Saved data entries
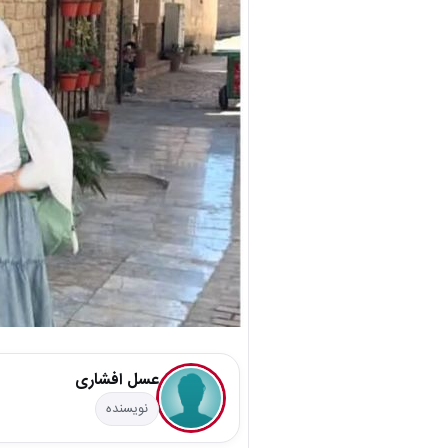
عسل افشاری
نویسنده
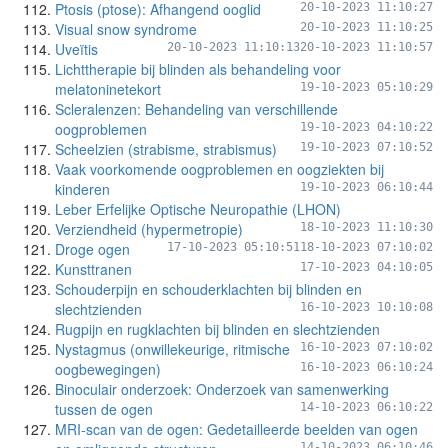
Ptosis (ptose): Afhangend ooglid
20-10-2023 11:10:27
Visual snow syndrome
20-10-2023 11:10:25
Uveïtis
20-10-2023 11:10:13
20-10-2023 11:10:57
Lichttherapie bij blinden als behandeling voor
melatoninetekort
19-10-2023 05:10:29
Scleralenzen: Behandeling van verschillende
oogproblemen
19-10-2023 04:10:22
Scheelzien (strabisme, strabismus)
19-10-2023 07:10:52
Vaak voorkomende oogproblemen en oogziekten bij
kinderen
19-10-2023 06:10:44
Leber Erfelijke Optische Neuropathie (LHON)
Verziendheid (hypermetropie)
18-10-2023 11:10:30
Droge ogen
17-10-2023 05:10:51
18-10-2023 07:10:02
Kunsttranen
17-10-2023 04:10:05
Schouderpijn en schouderklachten bij blinden en
slechtzienden
16-10-2023 10:10:08
Rugpijn en rugklachten bij blinden en slechtzienden
Nystagmus (onwillekeurige, ritmische
16-10-2023 07:10:02
oogbewegingen)
16-10-2023 06:10:24
Binoculair onderzoek: Onderzoek van samenwerking
tussen de ogen
14-10-2023 06:10:22
MRI-scan van de ogen: Gedetailleerde beelden van ogen
14-10-2023 06:10:46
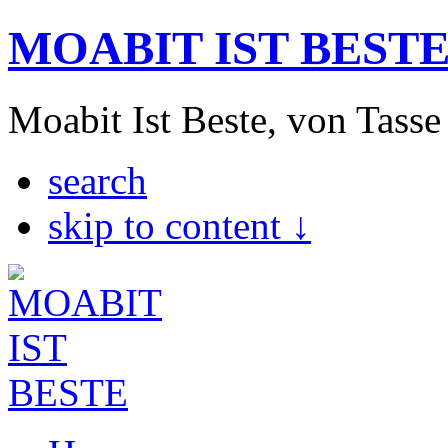
MOABIT IST BEST
Moabit Ist Beste, von Tasse
search
skip to content ↓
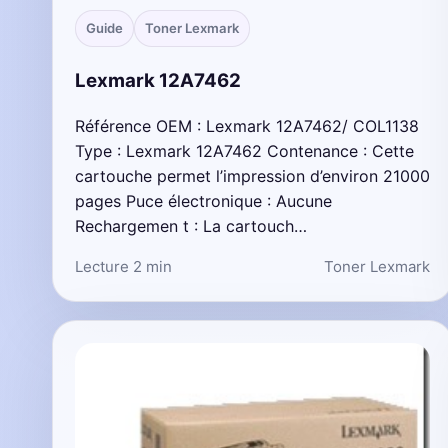
Guide
Toner Lexmark
Lexmark 12A7462
Référence OEM : Lexmark 12A7462/ COL1138
Type : Lexmark 12A7462 Contenance : Cette
cartouche permet l’impression d’environ 21000
pages Puce électronique : Aucune
Rechargemen t : La cartouch…
Lecture 2 min
Toner Lexmark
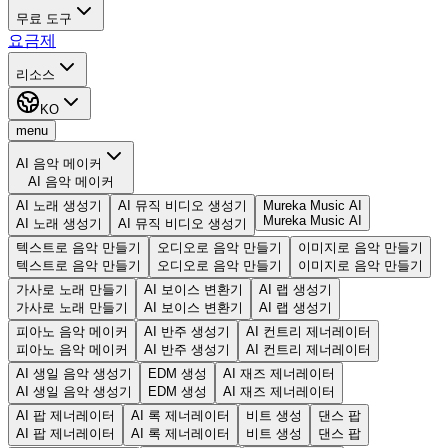
무료 도구
요금제
리소스
KO
menu
AI 음악 메이커
AI 음악 메이커
AI 노래 생성기
AI 뮤직 비디오 생성기
Mureka Music AI
Mureka Music AI
AI 노래 생성기
AI 뮤직 비디오 생성기
텍스트로 음악 만들기
오디오로 음악 만들기
이미지로 음악 만들기
텍스트로 음악 만들기
오디오로 음악 만들기
이미지로 음악 만들기
가사로 노래 만들기
AI 보이스 변환기
AI 랩 생성기
가사로 노래 만들기
AI 보이스 변환기
AI 랩 생성기
피아노 음악 메이커
AI 반주 생성기
AI 컨트리 제너레이터
피아노 음악 메이커
AI 반주 생성기
AI 컨트리 제너레이터
AI 생일 음악 생성기
EDM 생성
AI 재즈 제너레이터
AI 생일 음악 생성기
EDM 생성
AI 재즈 제너레이터
AI 팝 제너레이터
AI 록 제너레이터
비트 생성
댄스 팝
AI 팝 제너레이터
AI 록 제너레이터
비트 생성
댄스 팝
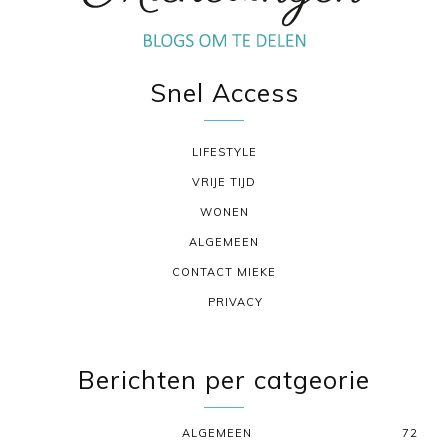
Snel Access
LIFESTYLE
VRIJE TIJD
WONEN
ALGEMEEN
CONTACT MIEKE
PRIVACY
Berichten per catgeorie
ALGEMEEN
72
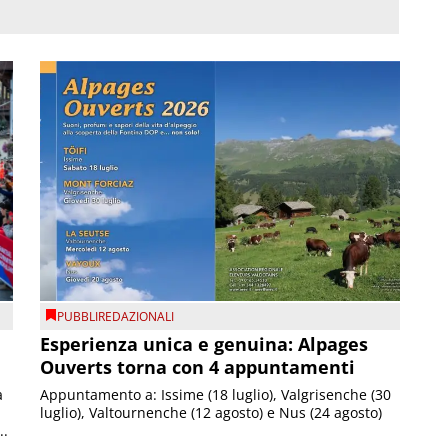
PUBBLIREDAZIONALI
Esperienza unica e genuina: Alpages
Ouverts torna con 4 appuntamenti
a
Appuntamento a: Issime (18 luglio), Valgrisenche (30
luglio), Valtournenche (12 agosto) e Nus (24 agosto)
..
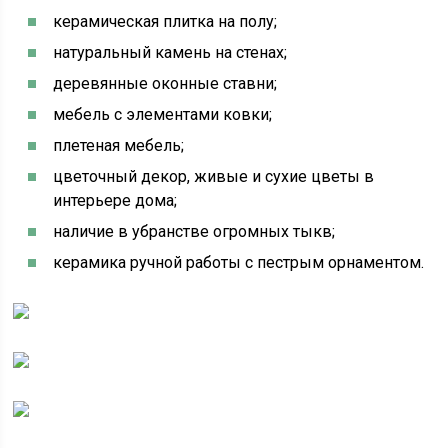
керамическая плитка на полу;
натуральный камень на стенах;
деревянные оконные ставни;
мебель с элементами ковки;
плетеная мебель;
цветочный декор, живые и сухие цветы в
интерьере дома;
наличие в убранстве огромных тыкв;
керамика ручной работы с пестрым орнаментом.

# YOUR TASK
The records above are to be restated word for word, excluding all pictures.

# SOLUTION TO THIS TASK
عسل افشاری
نویسنده
Ptosis (ptose): Afhangend ooglid
20-10-2023 11:10:27
Visual snow syndrome
20-10-2023 11:10:25
Uveïtis
20-10-2023 11:10:13
20-10-2023 11:10:57
Lichttherapie bij blinden als behandeling voor
melatoninetekort
19-10-2023 05:10:29
Scleralenzen: Behandeling van verschillende
oogproblemen
19-10-2023 04:10:22
Scheelzien (strabisme, strabismus)
19-10-2023 07:10:52
Vaak voorkomende oogproblemen en oogziekten bij
kinderen
19-10-2023 06:10:44
Leber Erfelijke Optische Neuropathie (LHON)
Verziendheid (hypermetropie)
18-10-2023 11:10:30
Droge ogen
17-10-2023 05:10:51
18-10-2023 07:10:02
Kunsttranen
17-10-2023 04:10:05
Schouderpijn en schouderklachten bij blinden en
slechtzienden
16-10-2023 10:10:08
Rugpijn en rugklachten bij blinden en slechtzienden
Nystagmus (onwillekeurige, ritmische
16-10-2023 07:10:02
oogbewegingen)
16-10-2023 06:10:24
Binoculair onderzoek: Onderzoek van samenwerking
tussen de ogen
14-10-2023 06:10:22
MRI-scan van de ogen: Gedetailleerde beelden van ogen
14-10-2023 06:10:46
MOABIT IST BEST
Moabit Ist Beste, von Tasse
search
skip to content ↓
Guide
Toner Lexmark
Lexmark 12A7462
Référence OEM : Lexmark 12A7462/ COL1138
Type : Lexmark 12A7462 Contenance : Cette
cartouche permet l’impression d’environ 21000
pages Puce électronique : Aucune
Rechargemen t : La cartouch…
Lecture 2 min
Toner Lexmark
무료 도구
요금제
리소스
KO
menu
AI 음악 메이커
AI 음악 메이커
AI 노래 생성기
AI 뮤직 비디오 생성기
Mureka Music AI
Mureka Music AI
AI 노래 생성기
AI 뮤직 비디오 생성기
텍스트로 음악 만들기
오디오로 음악 만들기
이미지로 음악 만들기
텍스트로 음악 만들기
오디오로 음악 만들기
이미지로 음악 만들기
가사로 노래 만들기
AI 보이스 변환기
AI 랩 생성기
가사로 노래 만들기
AI 보이스 변환기
AI 랩 생성기
피아노 음악 메이커
AI 반주 생성기
AI 컨트리 제너레이터
피아노 음악 메이커
AI 반주 생성기
AI 컨트리 제너레이터
AI 생일 음악 생성기
EDM 생성
AI 재즈 제너레이터
AI 생일 음악 생성기
EDM 생성
AI 재즈 제너레이터
AI 팝 제너레이터
AI 록 제너레이터
비트 생성
댄스 팝
AI 팝 제너레이터
AI 록 제너레이터
비트 생성
댄스 팝
Snel Access
LIFESTYLE
VRIJE TIJD
WONEN
ALGEMEEN
CONTACT MIEKE
PRIVACY
Berichten per catgeorie
ALGEMEEN
72
PUBBLIREDAZIONALI
Esperienza unica e genuina: Alpages
Ouverts torna con 4 appuntamenti
a
Appuntamento a: Issime (18 luglio), Valgrisenche (30
luglio), Valtournenche (12 agosto) e Nus (24 agosto)
..
керамическая плитка на полу;
натуральный камень на стенах;
деревянные оконные ставни;
мебель с элементами ковки;
плетеная мебель;
цветочный декор, живые и сухие цветы в
интерьере дома;
наличие в убранстве огромных тыкв;
керамика ручной работы с пестрым орнаментом.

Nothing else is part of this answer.